**WRITTEN INSTRUCTION:**
Reproduce word for word the part of the user onboarding article between "I used to have" and "time of it.", inclusive.

The optimal user onboarding zone

I used to have a graphic in my user onboarding talks that looked something like this: 

Illustration of good guidance for user onboarding illustrated on a spectrum of scuba diving instructional methods

It used scuba diving as a metaphor to illustrate that good user onboarding finds the happy medium between passive instruction and chucking new users into the deep end of a complicated product. We want to find just the right amount of guidance that allows new users to immerse in a valuable product experience, while letting them have a safe and effective time of it.

The idea of treating onboarding design as the process of finding an optimal balance between two extremes can also be illustrated in other ways. One way might be with a bell curve, inspired by those that accompany texts about the Yerkes-Dodson law.

The Yerkes-Dodson law describes a relationship between stress and performance, originally developed by psychologists Robert M. Yerkes and John Dillingham Dodson in 1908. The Yerkes-Dodson law describes how physiological or mental stress will lead to an increase in a person’s performance up to a point, after which their performance will start decreasing as levels of stress get too high (with the exception of some simple, rote tasks that can still be performed even at high stress levels). Therefore, there is an optimal level of stress needed to ensure peak performance. 

Psychologist Donald Hebb built on the work of the Yerkes-Dodson team, such that the concept is commonly illustrated as a single bell curve plotting stress (“arousal”) against performance: 

Illustration of the Hebbian bell curve for stress vs. performance, with performance plotted on the Y axis, Arousal (which means stress) plotted on the X axis, and the optimal area of stress and performance being in the middle.
Rendition of the Hebbian variation of the performance vs. stress bell curve

This framework can help one think about various aspects of life; for example, when considering growth and performance in a career, where you seek to find a balance between getting out of your comfort zone so you’re not bored, while avoiding complete overwhelm that burns you out. 

And it might also be an interesting framework for user onboarding design. For example, a user’s ability to realize the most value out of a new product (“performance”) might be correlated to the amount of friction (“stress”) involved in onboarding to it, leading to representing an optimal onboarding experience as the peak of a bell curve graphed along those two measures:

A bell curve for performance vs. stress for user onboarding design, where performance, measured on the Y-axis, is about a user realizing product value, and where stress is equivalent to friction, measured on the X-axis. There's an optimal onboarding zone in the middle of the curve, which is characterized by a user being able to acclimate, realizing product value, and being engaged. Outside of this optimal zone risks churn due to disinterest (on the far left side) or impaired performance (on the far right side).
If onboarding was charted as a bell curve between performance (value realization) and stress (friction), it might look something like this.

[Dataset excerpts]

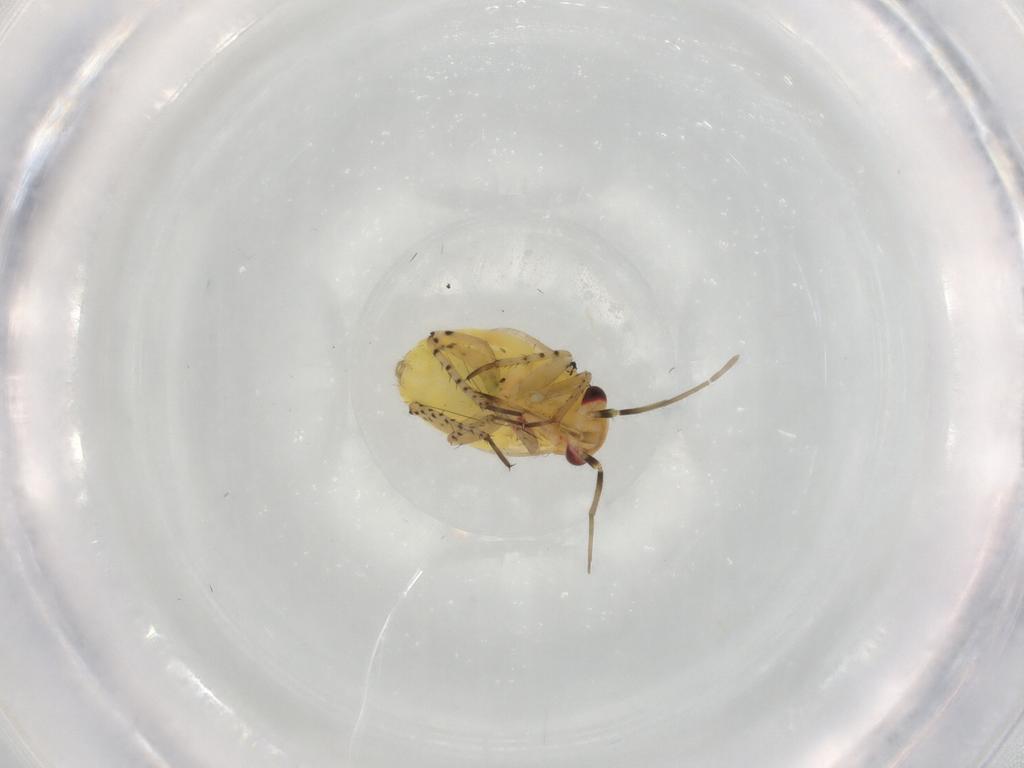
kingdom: Animalia
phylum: Arthropoda
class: Insecta
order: Hemiptera
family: Miridae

**EXERCISE RESPONSE:**
I used to have a graphic in my user onboarding talks that looked something like this: 

Illustration of good guidance for user onboarding illustrated on a spectrum of scuba diving instructional methods

It used scuba diving as a metaphor to illustrate that good user onboarding finds the happy medium between passive instruction and chucking new users into the deep end of a complicated product. We want to find just the right amount of guidance that allows new users to immerse in a valuable product experience, while letting them have a safe and effective time of it.